Our work over the past several years has focused on spatial geochemical variability within the laterally continuous cyclic shales of the Midcontinent. Although light and uniform sulfur isotope ratios argue for pervasive euxinic deposition, regional gradients are present in the extent of Mo scavenging and in rates of siliciclastic sedimentation expressed in varying Fe/Al ratios. In proximal shales in Iowa, Mo/Al ratios in excess of 100 (ppm/wt.%) contrast values reaching only 20 in the more-distal deposits of Oklahoma, despite strongly sulfidic conditions at both localities. These trends--likely tracking relative inputs of terrestrial organic matter--are opposite of those observed for Fe. In Oklahoma, Fe/Al ratios are a factor of five greater than the continental ratio of 0.5 observed in the over- and underlying oxic shales. Enrichments in Fe resulted from scavenging in the euxinic water column during syngenetic pyrite formation, while the syngenetic flux in Iowa was swamped by siliciclastic input--yielding Fe/Al ratios only slightly above continental (riverine) contributions. Rare-earth element (REE) patterns in conodont apatite, like coexisting authigenic phosphate, show middle REE enrichments that are independent of taxonomy, paleoredox and paleogeography. These secondary (diagenetic) signals compromise the paleoenvironmental utility of REE data in the cyclothemic deposits.
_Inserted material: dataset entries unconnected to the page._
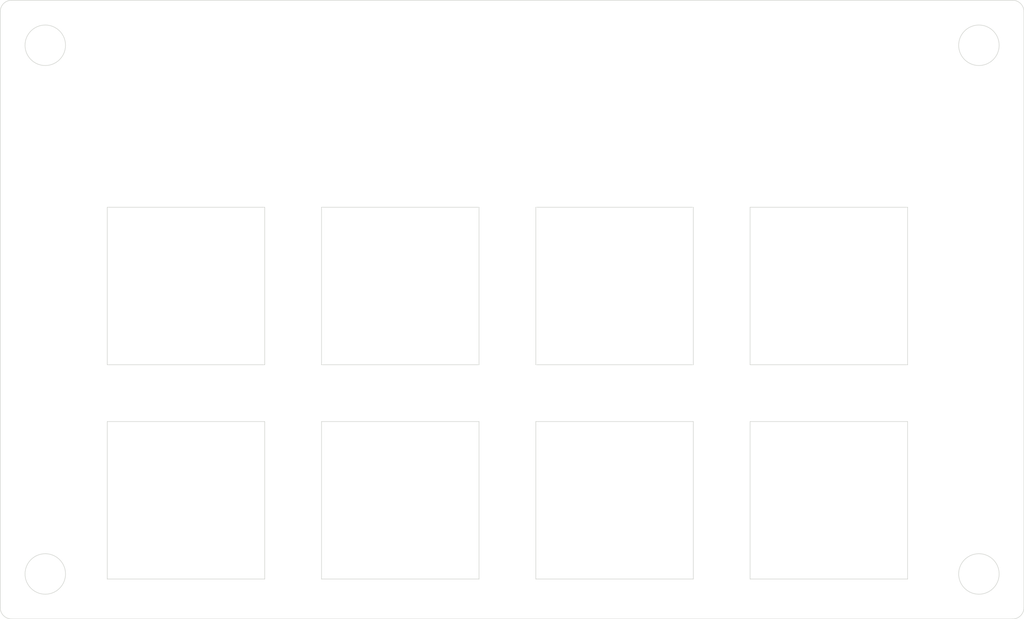
<source format=kicad_pcb>
(kicad_pcb (version 20171130) (host pcbnew "(5.1.6)-1")

  (general
    (thickness 1.6)
    (drawings 44)
    (tracks 0)
    (zones 0)
    (modules 0)
    (nets 1)
  )

  (page A4)
  (layers
    (0 F.Cu signal)
    (31 B.Cu signal)
    (32 B.Adhes user)
    (33 F.Adhes user)
    (34 B.Paste user)
    (35 F.Paste user)
    (36 B.SilkS user)
    (37 F.SilkS user)
    (38 B.Mask user)
    (39 F.Mask user)
    (40 Dwgs.User user)
    (41 Cmts.User user)
    (42 Eco1.User user)
    (43 Eco2.User user)
    (44 Edge.Cuts user)
    (45 Margin user)
    (46 B.CrtYd user)
    (47 F.CrtYd user)
    (48 B.Fab user)
    (49 F.Fab user)
  )

  (setup
    (last_trace_width 0.25)
    (trace_clearance 0.2)
    (zone_clearance 0.508)
    (zone_45_only no)
    (trace_min 0.2)
    (via_size 0.8)
    (via_drill 0.4)
    (via_min_size 0.4)
    (via_min_drill 0.3)
    (uvia_size 0.3)
    (uvia_drill 0.1)
    (uvias_allowed no)
    (uvia_min_size 0.2)
    (uvia_min_drill 0.1)
    (edge_width 0.05)
    (segment_width 0.2)
    (pcb_text_width 0.3)
    (pcb_text_size 1.5 1.5)
    (mod_edge_width 0.12)
    (mod_text_size 1 1)
    (mod_text_width 0.15)
    (pad_size 1.524 1.524)
    (pad_drill 0.762)
    (pad_to_mask_clearance 0.05)
    (aux_axis_origin 0 0)
    (visible_elements 7FFFFFFF)
    (pcbplotparams
      (layerselection 0x01000_7ffffffe)
      (usegerberextensions false)
      (usegerberattributes true)
      (usegerberadvancedattributes true)
      (creategerberjobfile true)
      (excludeedgelayer true)
      (linewidth 0.100000)
      (plotframeref false)
      (viasonmask false)
      (mode 1)
      (useauxorigin false)
      (hpglpennumber 1)
      (hpglpenspeed 20)
      (hpglpendiameter 15.000000)
      (psnegative false)
      (psa4output false)
      (plotreference true)
      (plotvalue true)
      (plotinvisibletext false)
      (padsonsilk false)
      (subtractmaskfromsilk false)
      (outputformat 3)
      (mirror false)
      (drillshape 0)
      (scaleselection 1)
      (outputdirectory "dxf/"))
  )

  (net 0 "")

  (net_class Default "This is the default net class."
    (clearance 0.2)
    (trace_width 0.25)
    (via_dia 0.8)
    (via_drill 0.4)
    (uvia_dia 0.3)
    (uvia_drill 0.1)
  )

  (gr_line (start 90 0) (end 1 0) (layer Edge.Cuts) (width 0.05) (tstamp 60AD7B44))
  (gr_line (start 91 54) (end 91 1) (layer Edge.Cuts) (width 0.05) (tstamp 60AD7B43))
  (gr_line (start 1 55) (end 90 55) (layer Edge.Cuts) (width 0.05) (tstamp 60AD7B42))
  (gr_line (start 0 1) (end 0 54) (layer Edge.Cuts) (width 0.05) (tstamp 60AD7B41))
  (gr_arc (start 90 1) (end 91 1) (angle -90) (layer Edge.Cuts) (width 0.05))
  (gr_arc (start 90 54) (end 90 55) (angle -90) (layer Edge.Cuts) (width 0.05))
  (gr_arc (start 1 54) (end 0 54) (angle -90) (layer Edge.Cuts) (width 0.05))
  (gr_arc (start 1 1) (end 1 0) (angle -90) (layer Edge.Cuts) (width 0.05))
  (gr_circle (center 4 51) (end 5.8 51) (layer Edge.Cuts) (width 0.05) (tstamp 60AD7B3F))
  (gr_circle (center 87 51) (end 88.8 51) (layer Edge.Cuts) (width 0.05) (tstamp 60AD7B3D))
  (gr_circle (center 87 4) (end 88.8 4) (layer Edge.Cuts) (width 0.05) (tstamp 60AD7B37))
  (gr_circle (center 4 4) (end 5.8 4) (layer Edge.Cuts) (width 0.05))
  (gr_line (start 42.56 37.45) (end 42.56 51.45) (layer Edge.Cuts) (width 0.05) (tstamp 60AD7AFB))
  (gr_line (start 28.56 51.45) (end 28.56 37.45) (layer Edge.Cuts) (width 0.05) (tstamp 60AD7AF9))
  (gr_line (start 66.66 37.45) (end 80.66 37.45) (layer Edge.Cuts) (width 0.05) (tstamp 60AD7AF8))
  (gr_line (start 80.66 51.45) (end 66.66 51.45) (layer Edge.Cuts) (width 0.05) (tstamp 60AD7AF6))
  (gr_line (start 66.66 51.45) (end 66.66 37.45) (layer Edge.Cuts) (width 0.05) (tstamp 60AD7AF5))
  (gr_line (start 80.66 37.45) (end 80.66 51.45) (layer Edge.Cuts) (width 0.05) (tstamp 60AD7AF3))
  (gr_line (start 61.61 37.45) (end 61.61 51.45) (layer Edge.Cuts) (width 0.05) (tstamp 60AD7AF2))
  (gr_line (start 47.61 37.45) (end 61.61 37.45) (layer Edge.Cuts) (width 0.05) (tstamp 60AD7AF1))
  (gr_line (start 61.61 51.45) (end 47.61 51.45) (layer Edge.Cuts) (width 0.05) (tstamp 60AD7AF0))
  (gr_line (start 47.61 51.45) (end 47.61 37.45) (layer Edge.Cuts) (width 0.05) (tstamp 60AD7AEF))
  (gr_line (start 28.56 37.45) (end 42.56 37.45) (layer Edge.Cuts) (width 0.05) (tstamp 60AD7AEC))
  (gr_line (start 42.56 51.45) (end 28.56 51.45) (layer Edge.Cuts) (width 0.05) (tstamp 60AD7AEA))
  (gr_line (start 9.51 37.45) (end 23.51 37.45) (layer Edge.Cuts) (width 0.05) (tstamp 60AD7AE8))
  (gr_line (start 23.51 51.45) (end 9.51 51.45) (layer Edge.Cuts) (width 0.05) (tstamp 60AD7AE7))
  (gr_line (start 23.51 37.45) (end 23.51 51.45) (layer Edge.Cuts) (width 0.05) (tstamp 60AD7AE6))
  (gr_line (start 9.51 51.45) (end 9.51 37.45) (layer Edge.Cuts) (width 0.05) (tstamp 60AD7AE4))
  (gr_line (start 80.66 18.4) (end 80.66 32.4) (layer Edge.Cuts) (width 0.05) (tstamp 60AD7ADD))
  (gr_line (start 66.66 18.4) (end 80.66 18.4) (layer Edge.Cuts) (width 0.05) (tstamp 60AD7ADC))
  (gr_line (start 80.66 32.4) (end 66.66 32.4) (layer Edge.Cuts) (width 0.05) (tstamp 60AD7ADB))
  (gr_line (start 66.66 32.4) (end 66.66 18.4) (layer Edge.Cuts) (width 0.05) (tstamp 60AD7ADA))
  (gr_line (start 61.61 18.4) (end 61.61 32.4) (layer Edge.Cuts) (width 0.05) (tstamp 60AD7ACA))
  (gr_line (start 47.61 32.4) (end 47.61 18.4) (layer Edge.Cuts) (width 0.05) (tstamp 60AD7AC8))
  (gr_line (start 47.61 18.4) (end 61.61 18.4) (layer Edge.Cuts) (width 0.05) (tstamp 60AD7AC7))
  (gr_line (start 61.61 32.4) (end 47.61 32.4) (layer Edge.Cuts) (width 0.05) (tstamp 60AD7AC5))
  (gr_line (start 28.56 18.4) (end 42.56 18.4) (layer Edge.Cuts) (width 0.05) (tstamp 60AD7AB0))
  (gr_line (start 42.56 32.4) (end 28.56 32.4) (layer Edge.Cuts) (width 0.05) (tstamp 60AD7AAF))
  (gr_line (start 42.56 18.4) (end 42.56 32.4) (layer Edge.Cuts) (width 0.05) (tstamp 60AD7AAE))
  (gr_line (start 28.56 32.4) (end 28.56 18.4) (layer Edge.Cuts) (width 0.05) (tstamp 60AD7AAC))
  (gr_line (start 9.51 32.4) (end 9.51 18.4) (layer Edge.Cuts) (width 0.05) (tstamp 60AD1BC4))
  (gr_line (start 23.51 32.4) (end 9.51 32.4) (layer Edge.Cuts) (width 0.05))
  (gr_line (start 23.51 18.4) (end 23.51 32.4) (layer Edge.Cuts) (width 0.05))
  (gr_line (start 9.51 18.4) (end 23.51 18.4) (layer Edge.Cuts) (width 0.05))

)

</source>
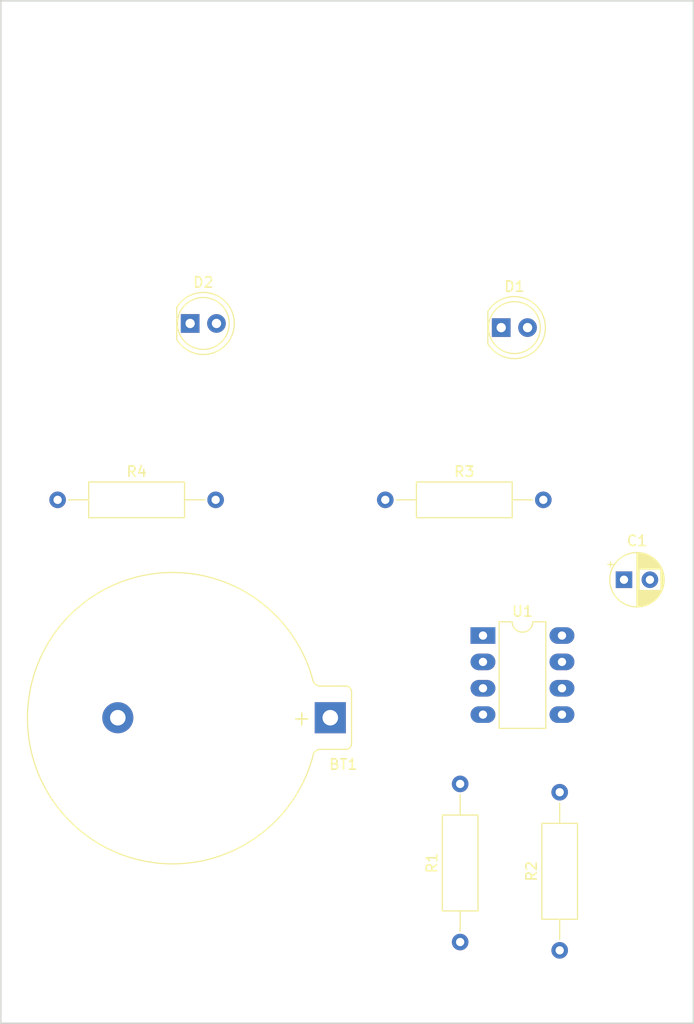
<source format=kicad_pcb>
(kicad_pcb (version 20221018) (generator pcbnew)

  (general
    (thickness 1.6)
  )

  (paper "A4")
  (layers
    (0 "F.Cu" signal)
    (31 "B.Cu" signal)
    (32 "B.Adhes" user "B.Adhesive")
    (33 "F.Adhes" user "F.Adhesive")
    (34 "B.Paste" user)
    (35 "F.Paste" user)
    (36 "B.SilkS" user "B.Silkscreen")
    (37 "F.SilkS" user "F.Silkscreen")
    (38 "B.Mask" user)
    (39 "F.Mask" user)
    (40 "Dwgs.User" user "User.Drawings")
    (41 "Cmts.User" user "User.Comments")
    (42 "Eco1.User" user "User.Eco1")
    (43 "Eco2.User" user "User.Eco2")
    (44 "Edge.Cuts" user)
    (45 "Margin" user)
    (46 "B.CrtYd" user "B.Courtyard")
    (47 "F.CrtYd" user "F.Courtyard")
    (48 "B.Fab" user)
    (49 "F.Fab" user)
    (50 "User.1" user)
    (51 "User.2" user)
    (52 "User.3" user)
    (53 "User.4" user)
    (54 "User.5" user)
    (55 "User.6" user)
    (56 "User.7" user)
    (57 "User.8" user)
    (58 "User.9" user)
  )

  (setup
    (pad_to_mask_clearance 0)
    (pcbplotparams
      (layerselection 0x00010fc_ffffffff)
      (plot_on_all_layers_selection 0x0000000_00000000)
      (disableapertmacros false)
      (usegerberextensions false)
      (usegerberattributes true)
      (usegerberadvancedattributes true)
      (creategerberjobfile true)
      (dashed_line_dash_ratio 12.000000)
      (dashed_line_gap_ratio 3.000000)
      (svgprecision 4)
      (plotframeref false)
      (viasonmask false)
      (mode 1)
      (useauxorigin false)
      (hpglpennumber 1)
      (hpglpenspeed 20)
      (hpglpendiameter 15.000000)
      (dxfpolygonmode true)
      (dxfimperialunits true)
      (dxfusepcbnewfont true)
      (psnegative false)
      (psa4output false)
      (plotreference true)
      (plotvalue true)
      (plotinvisibletext false)
      (sketchpadsonfab false)
      (subtractmaskfromsilk false)
      (outputformat 1)
      (mirror false)
      (drillshape 1)
      (scaleselection 1)
      (outputdirectory "")
    )
  )

  (net 0 "")
  (net 1 "Net-(U1-THRESHOLD)")
  (net 2 "GNDREF")
  (net 3 "Net-(D1-A)")
  (net 4 "Net-(U1-DISCHARGE)")
  (net 5 "+3V0")
  (net 6 "Net-(U1-OUTPUT)")
  (net 7 "unconnected-(U1-CV-Pad5)")
  (net 8 "Net-(D2-A)")

  (footprint "Capacitor_THT:CP_Radial_D5.0mm_P2.50mm" (layer "F.Cu") (at 125.7 85.8))

  (footprint "Resistor_THT:R_Axial_DIN0309_L9.0mm_D3.2mm_P15.24mm_Horizontal" (layer "F.Cu") (at 109.9 120.72 90))

  (footprint "Battery:BatteryHolder_Keystone_107_1x23mm" (layer "F.Cu") (at 97.375001 99.100001 180))

  (footprint "Resistor_THT:R_Axial_DIN0309_L9.0mm_D3.2mm_P15.24mm_Horizontal" (layer "F.Cu") (at 119.5 121.52 90))

  (footprint "Resistor_THT:R_Axial_DIN0309_L9.0mm_D3.2mm_P15.24mm_Horizontal" (layer "F.Cu") (at 71.08 78.1))

  (footprint "Resistor_THT:R_Axial_DIN0309_L9.0mm_D3.2mm_P15.24mm_Horizontal" (layer "F.Cu") (at 102.68 78.1))

  (footprint "LED_THT:LED_D5.0mm" (layer "F.Cu") (at 83.86 61.1))

  (footprint "Package_DIP:DIP-8_W7.62mm_LongPads" (layer "F.Cu") (at 112.1 91.18))

  (footprint "LED_THT:LED_D5.0mm" (layer "F.Cu") (at 113.86 61.5))

  (gr_rect (start 65.598 30) (end 132.4 128.552)
    (stroke (width 0.15) (type default)) (fill none) (layer "Edge.Cuts") (tstamp 304288fb-2eb4-419d-a8df-1a9ee2af9166))

)

</source>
To the east, black shales in the Appalachian Basin show strong correspondence between faunal records of low-salinity deposition and predicted high ratios of organic carbon to pyrite sulfur. While encouraging, the C/S proxy in these settings is also vulnerable to weathering during sea-level lowstands and must be used with caution. In contrast to oxidative loss of sulfur, pyrite-S enrichments in oxic facies of the Midcontinent mark downward diffusion of hydrogen sulfide following the onset of euxinic deposition. These overprints, with diagnostic S isotope and concentration signatures, are analogous to those observed on glacial-interglacial timescales in Quaternary sediments of the Cariaco Basin and also highlight the care needed for effective use of C/S paleoenvironmental methodologies.